Caladenia corynephora, commonly known as the club-lipped spider orchid, is a plant in the orchid family Orchidaceae and is endemic to the south-west of Western Australia. It has a single erect, hairy leaf and one or two greenish-yellow and red flowers which have a labellum with a club-like tip. It is the only Western Australian caladenia with a clubbed labellum.

==Description==
Caladenia corynephora is a terrestrial, perennial, deciduous, herb with an underground tuber and a single erect, hairy leaf 15-20 cm long and 8-10 mm wide. One or two flowers 6-7 cm long and 4-6 cm wide are borne on a spike 25-45 cm high. The dorsal sepal is erect and the lateral sepals and petals are downswept, greenish-yellow with red stripes along their centres and their tips are covered with glandular hairs. The labellum is greenish-yellow with a club-shaped, red tip and a fringe of very long, narrow segments. The centre line of the labellum has four or more rows of red calli. Flowering occurs between late November and early February.

==Taxonomy and naming==
Caladenia corynephora was first formally described in 1971 by Alex George from a specimen collected on the banks of the Donnelly River near Pemberton. The description was published in Nuytsia. The specific epithet (corynephora) is derived from the Ancient Greek words koryne meaning "club or "mace" and phero meaning "to bear" or "to carry", referring to the clubbed labellum of this species.

==Distribution and habitat==
The club-lipped spider orchid grows in habitats including winter-wet swamps, on granite outcrops and in karri forest between Albany and Margaret River in the Esperance Plains, Jarrah Forest, Swan Coastal Plain and Warren biogeographic regions.

==Conservation==
Caladenia corynephora is classified as "not threatened" by the Western Australian Government Department of Parks and Wildlife.

(About this task)
Copy the text on the club-lipped spider orchid word for word, from "Caladenia corynephora, commonly" up to and including "a clubbed labellum.". The rows below the passage are not needed for this work.

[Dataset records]
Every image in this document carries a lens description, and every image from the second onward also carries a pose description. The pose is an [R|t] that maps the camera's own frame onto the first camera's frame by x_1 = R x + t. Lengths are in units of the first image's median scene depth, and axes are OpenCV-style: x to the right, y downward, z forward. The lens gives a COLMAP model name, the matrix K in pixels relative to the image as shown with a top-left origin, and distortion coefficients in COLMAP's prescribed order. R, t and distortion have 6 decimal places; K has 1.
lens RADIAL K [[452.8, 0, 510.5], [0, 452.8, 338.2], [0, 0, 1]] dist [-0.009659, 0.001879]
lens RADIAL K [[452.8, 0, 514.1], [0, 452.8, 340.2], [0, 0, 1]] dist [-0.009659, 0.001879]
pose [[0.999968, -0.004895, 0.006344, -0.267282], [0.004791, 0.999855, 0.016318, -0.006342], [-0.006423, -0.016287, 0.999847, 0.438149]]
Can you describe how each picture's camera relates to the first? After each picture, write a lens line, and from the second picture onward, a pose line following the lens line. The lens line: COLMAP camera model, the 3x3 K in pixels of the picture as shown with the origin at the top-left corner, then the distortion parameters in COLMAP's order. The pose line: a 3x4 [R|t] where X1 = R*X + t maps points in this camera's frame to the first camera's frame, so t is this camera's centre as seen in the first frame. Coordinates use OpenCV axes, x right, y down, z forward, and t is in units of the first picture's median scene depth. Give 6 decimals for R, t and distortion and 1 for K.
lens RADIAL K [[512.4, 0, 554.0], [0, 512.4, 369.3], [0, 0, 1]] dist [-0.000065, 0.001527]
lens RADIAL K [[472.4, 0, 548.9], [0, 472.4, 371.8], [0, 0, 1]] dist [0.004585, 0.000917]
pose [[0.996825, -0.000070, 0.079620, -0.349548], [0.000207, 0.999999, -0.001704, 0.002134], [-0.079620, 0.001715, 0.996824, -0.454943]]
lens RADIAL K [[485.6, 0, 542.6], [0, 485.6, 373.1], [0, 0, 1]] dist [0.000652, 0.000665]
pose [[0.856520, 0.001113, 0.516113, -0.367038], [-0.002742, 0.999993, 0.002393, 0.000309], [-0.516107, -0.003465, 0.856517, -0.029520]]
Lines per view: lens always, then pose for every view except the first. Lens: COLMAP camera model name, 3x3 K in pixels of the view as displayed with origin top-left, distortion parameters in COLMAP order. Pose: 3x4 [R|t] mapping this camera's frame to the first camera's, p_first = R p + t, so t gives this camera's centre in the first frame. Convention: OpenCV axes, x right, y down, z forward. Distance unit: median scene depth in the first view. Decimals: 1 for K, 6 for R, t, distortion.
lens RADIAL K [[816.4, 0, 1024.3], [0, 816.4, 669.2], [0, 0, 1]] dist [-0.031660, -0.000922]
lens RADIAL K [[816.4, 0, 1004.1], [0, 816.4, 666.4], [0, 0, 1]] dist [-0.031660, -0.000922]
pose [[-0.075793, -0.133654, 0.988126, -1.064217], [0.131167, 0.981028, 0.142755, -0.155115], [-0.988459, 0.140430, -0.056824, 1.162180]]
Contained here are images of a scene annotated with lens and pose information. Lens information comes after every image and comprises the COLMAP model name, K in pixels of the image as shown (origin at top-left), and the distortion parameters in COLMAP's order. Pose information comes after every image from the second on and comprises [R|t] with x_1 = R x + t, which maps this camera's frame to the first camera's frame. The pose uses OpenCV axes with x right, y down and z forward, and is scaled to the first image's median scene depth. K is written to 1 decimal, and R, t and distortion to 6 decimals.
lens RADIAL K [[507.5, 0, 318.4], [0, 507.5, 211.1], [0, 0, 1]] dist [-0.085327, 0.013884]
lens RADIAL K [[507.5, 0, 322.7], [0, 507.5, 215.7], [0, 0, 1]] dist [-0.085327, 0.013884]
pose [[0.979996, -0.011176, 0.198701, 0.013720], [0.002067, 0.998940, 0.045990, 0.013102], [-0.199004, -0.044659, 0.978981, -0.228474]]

(Task response)
Caladenia corynephora, commonly known as the club-lipped spider orchid, is a plant in the orchid family Orchidaceae and is endemic to the south-west of Western Australia. It has a single erect, hairy leaf and one or two greenish-yellow and red flowers which have a labellum with a club-like tip. It is the only Western Australian caladenia with a clubbed labellum.